The Data Linkage Lead:

Responsible for:

  • updates existing data linkage policy
  • reviews data linkage policy on or before its review date

ONS Staff carrying out data linkage 

Responsible for:

  • complying with the data linking and matching policy
  • consulting with the Data Linkage Hub in Data Architecture, ONS before commencing any data linkage activities


Responsible for:

  • providing advice on data linkage methodology issues
  • developing robust and consistent data linkage methods
  • providing training and building capability on data linkage methods

Legal Services

Responsible for:

  • providing advice on current and evolving legal issues if required.

Senior Information Risk Officer (SIRO)

Responsible for:

  • data security.

Information Asset Owner

An Information Asset Owner (IAO) is the senior individual in the business area.

Responsible for:

  • an information or data asset.

Accountable to:

  • the SIRO.

Data Ethics team

Responsible for:

  • providing oversight of the ethics self-assessment tool
  • giving advice on ethical issues identified and
  • referring any projects with high ethical risks to the National Statistician's Data Ethics Advisory Committee (NSDEC)

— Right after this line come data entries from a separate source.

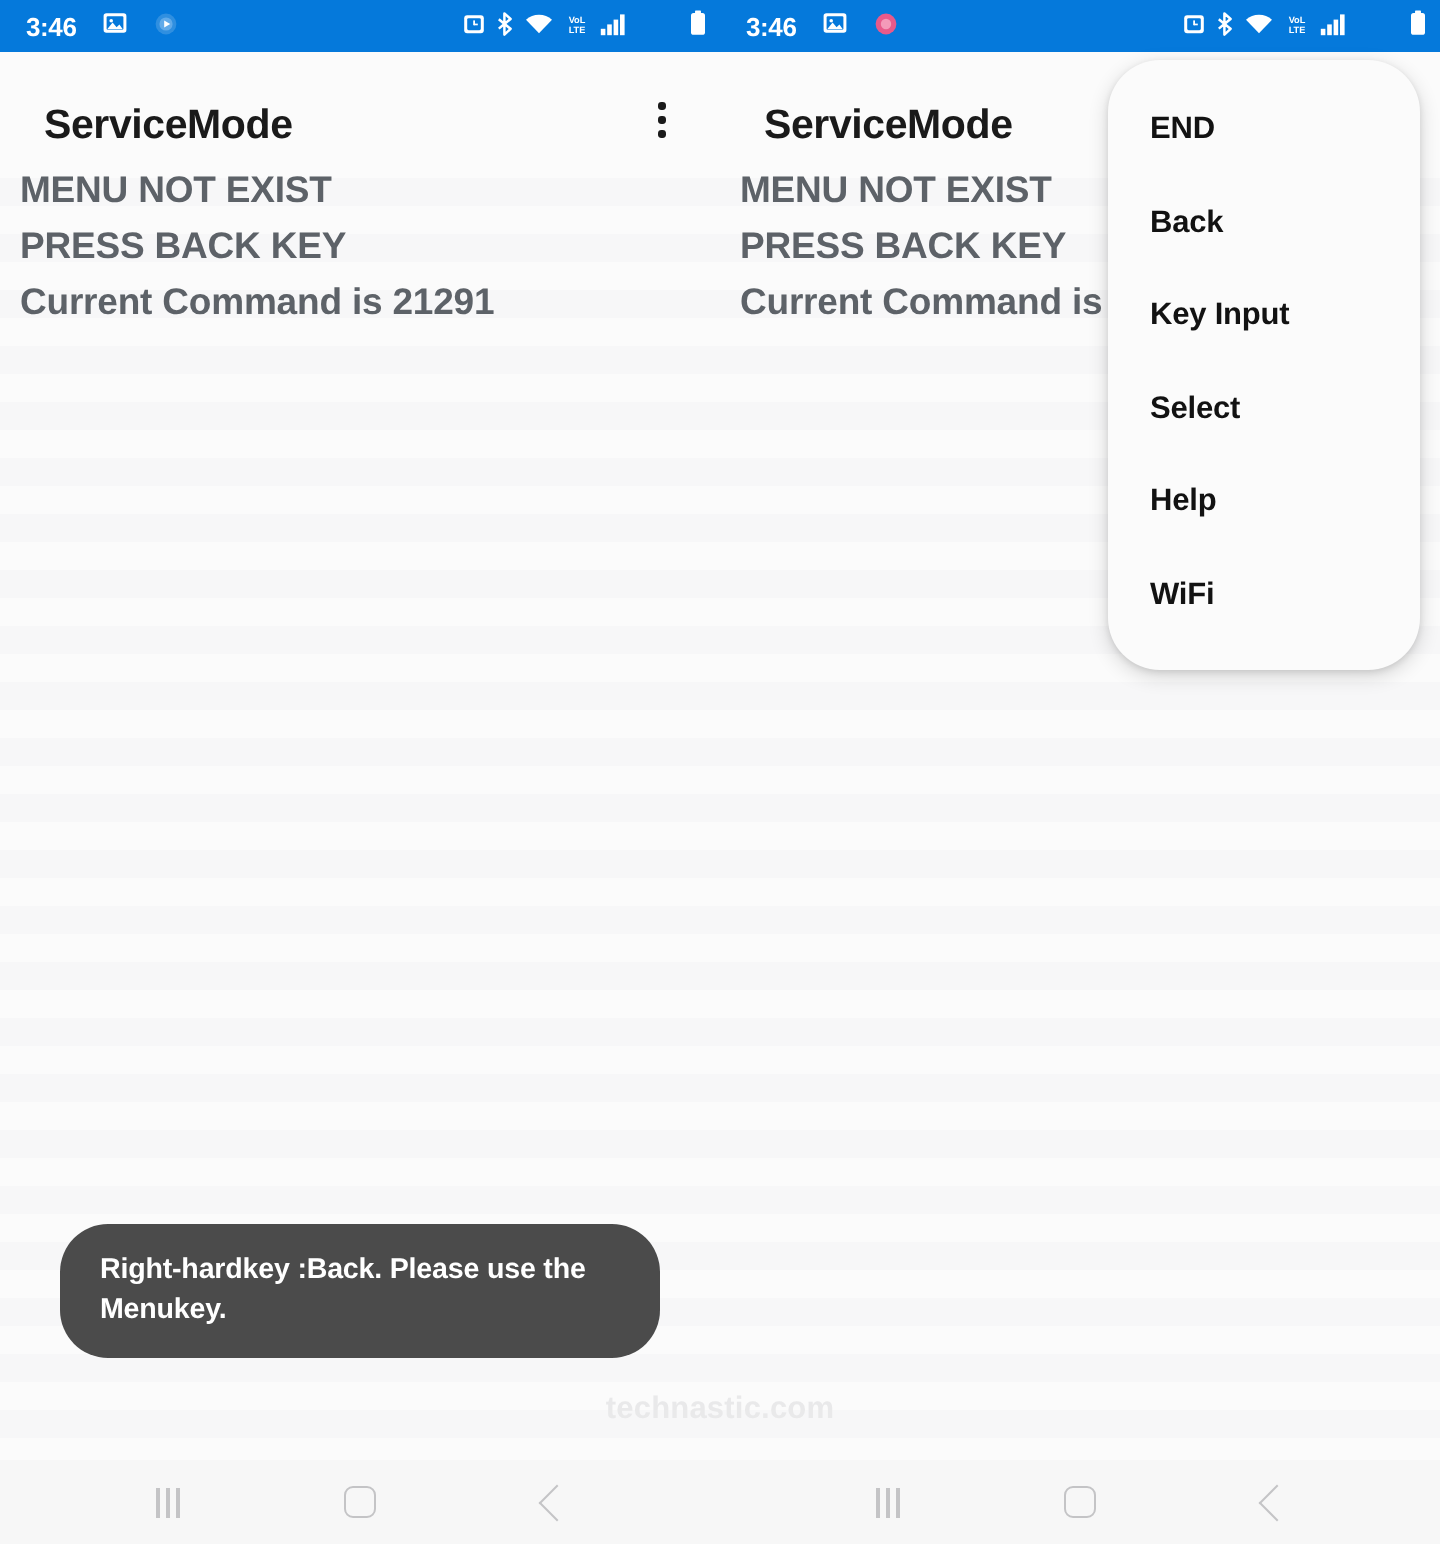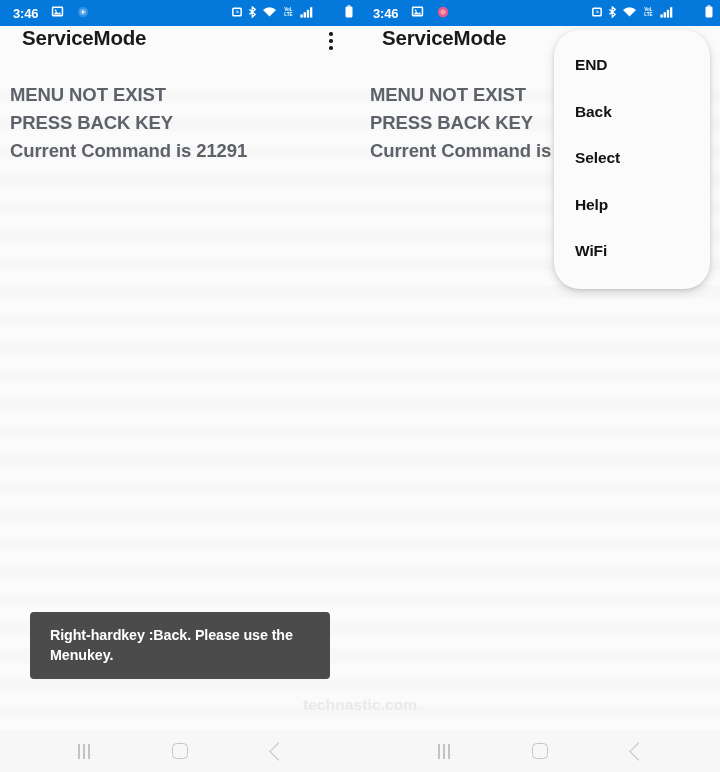--- a/index.html
+++ b/index.html
@@ -87,7 +87,7 @@
     height: 49px;
     background: #fbfbfb;
     display: flex;
-    align-items: flex-start;
+    align-items: flex-end;
     padding: 0 16px 0 22px;
     box-sizing: border-box;
   }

National Statisticians Data Ethics Advisory Committee (NSDEC) 

Responsible for:

  • providing independent advice on data ethics issues, where required.

Accountable to:

  • the National Statistician.

Data Governance Committee (DGC)       

Responsible for:

  • ensuring the consistent application of this policy to all ONS staff
  • assessing the organisational risk by matching or linking data

Accountable to:

  • the National Statistician's Executive Group.